Did you check the diaphragm on the valve cover and see if it's sucking in air? Otherwise the cover should be fine. I would check the intake and see the check valve is still there. I wouldn't start replacing stuff I know what I need to replace.

Just to be clear, there's a small port at the circular part of the cover. It should be pointing towards the front of the car. If the diaphragm is torn, then there's a leak. I believe the underlying cause is the missing/worn check valve inside the intake manifold though.

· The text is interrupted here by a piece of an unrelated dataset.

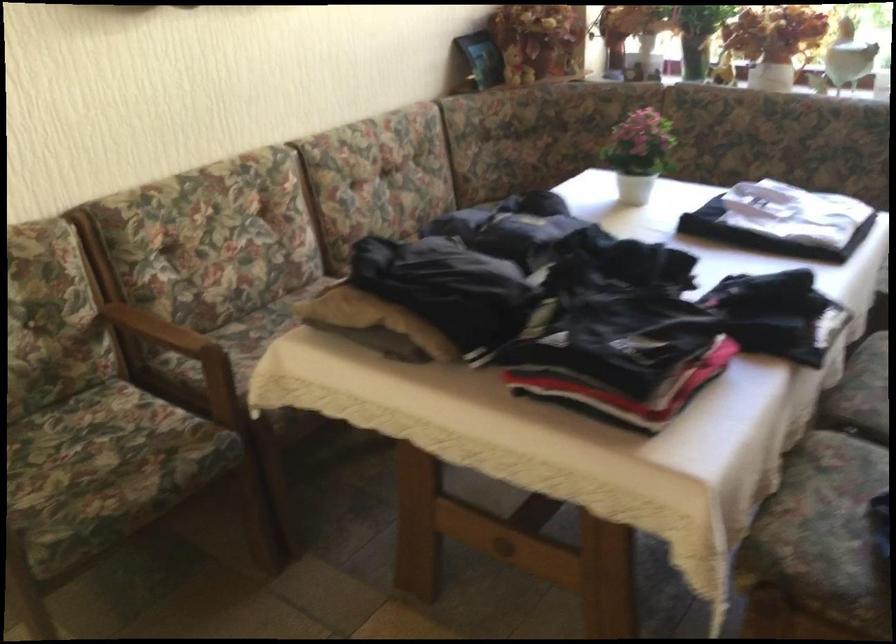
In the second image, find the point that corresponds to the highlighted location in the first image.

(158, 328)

Edit: please ignore. Thought you had a gen 1 w/ 1.4t engine.


----------



## hmyland (Oct 8, 2017)

2016.5 cruze does not have the round diaphram check valve leak issue (different engine) my p1101 was fixed by dealer under bulletin #20-na-047 .orfice tube under cam cover blocked. aparently nesting material in the bottom of the air filter housing can be sucked into pvc system and clog orfice raising pressure in crankcase. mine ran fine but i lost 10mpg. can also cause oil leaks.


----------



## Babymav24 (Feb 4, 2021)

Turns out my throttle body was dirty and it needed to go through the relearning process.


----------



## Babymav24 (Feb 4, 2021)

2010ngojo said:


> Did you check the diaphragm on the valve cover and see if it's sucking in air? Otherwise the cover should be fine. I would check the intake and see the check valve is still there. I wouldn't start replacing stuff I know what I need to replace.
> 
> Just to be clear, there's a small port at the circular part of the cover. It should be pointing towards the front of the car. If the diaphragm is torn, then there's a leak. I believe the underlying cause is the missing/worn check valve inside the intake manifold though.
> 
> Edit: please ignore. Thought you had a gen 1 w/ 1.4t engine.


Nah you’re good I appreciate you spending the time to reply


----------